Record extracts:
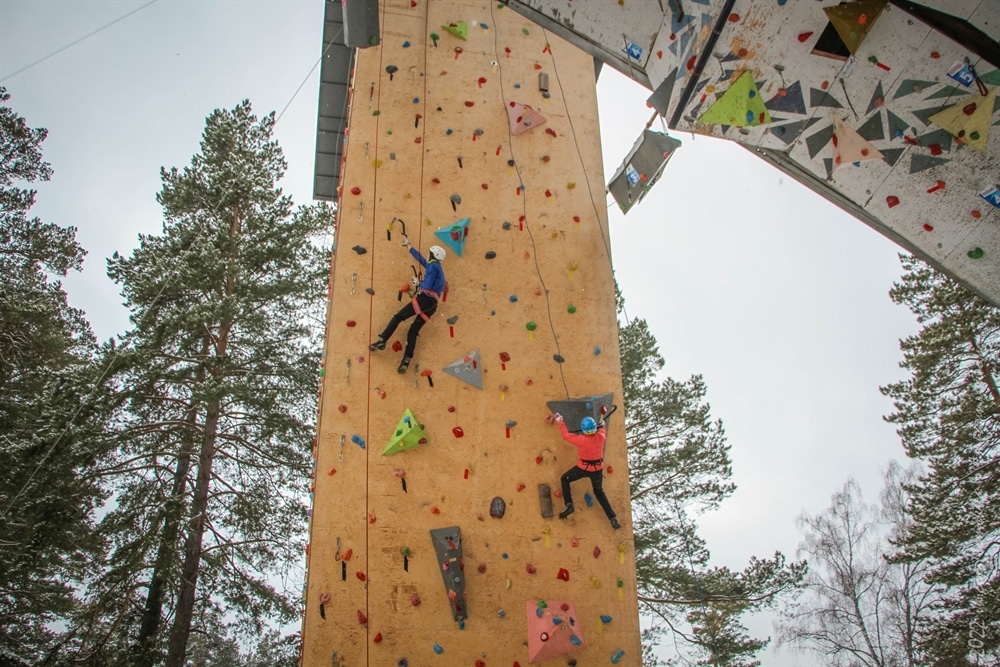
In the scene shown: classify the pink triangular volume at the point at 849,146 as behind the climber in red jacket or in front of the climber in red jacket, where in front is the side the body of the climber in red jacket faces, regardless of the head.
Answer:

==

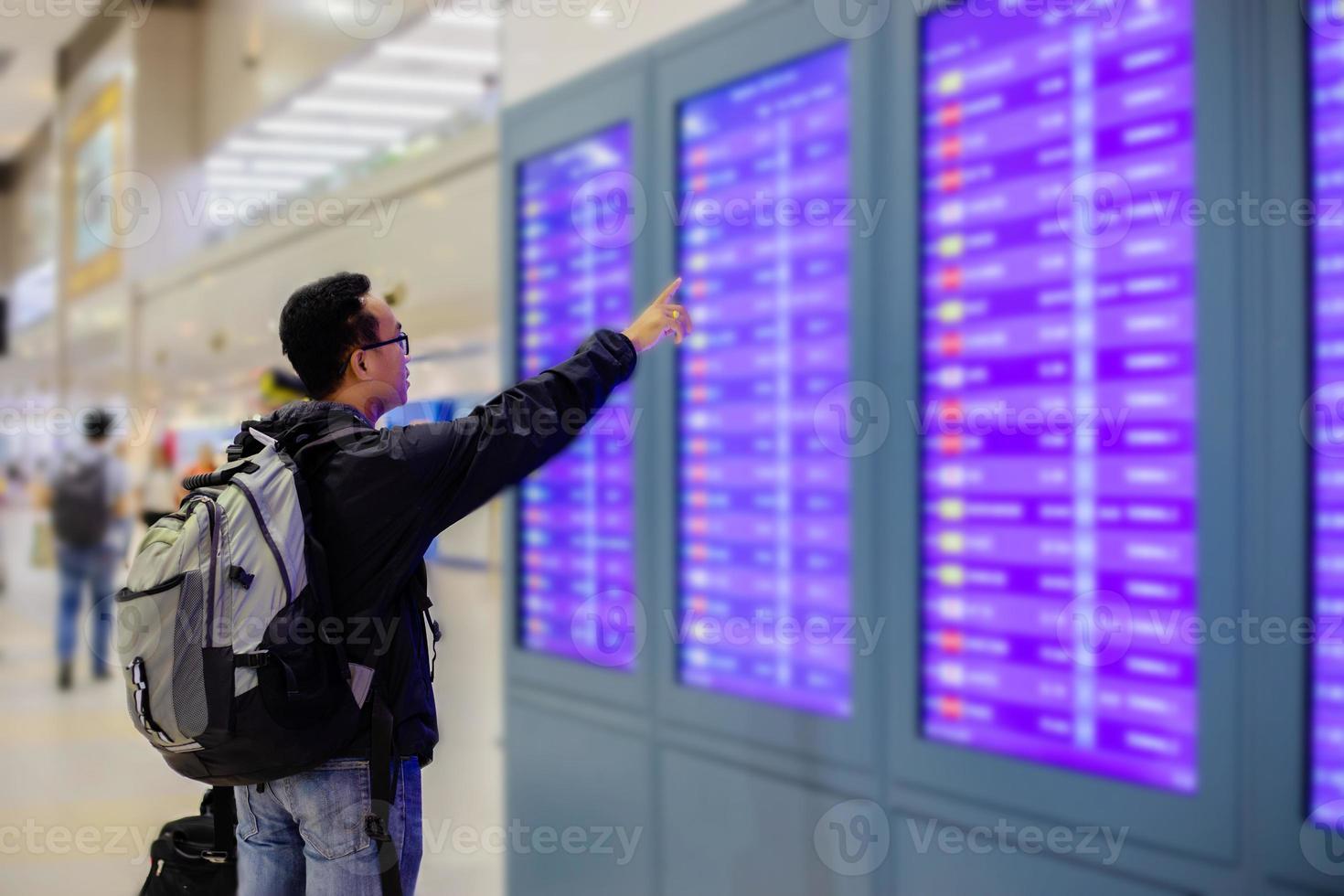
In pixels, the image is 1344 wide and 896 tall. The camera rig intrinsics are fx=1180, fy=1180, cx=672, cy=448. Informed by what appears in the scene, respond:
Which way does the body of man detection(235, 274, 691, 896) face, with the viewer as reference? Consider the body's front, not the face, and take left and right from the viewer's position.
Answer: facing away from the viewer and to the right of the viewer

Exercise instructions: Return, in full, every line of the material above that contains the word "viewer".

Final answer:
Which way does the body of man detection(235, 274, 691, 896) face, with the viewer as reference? Consider the body's front, not the face, and take left and right from the viewer's position.
Answer: facing away from the viewer and to the right of the viewer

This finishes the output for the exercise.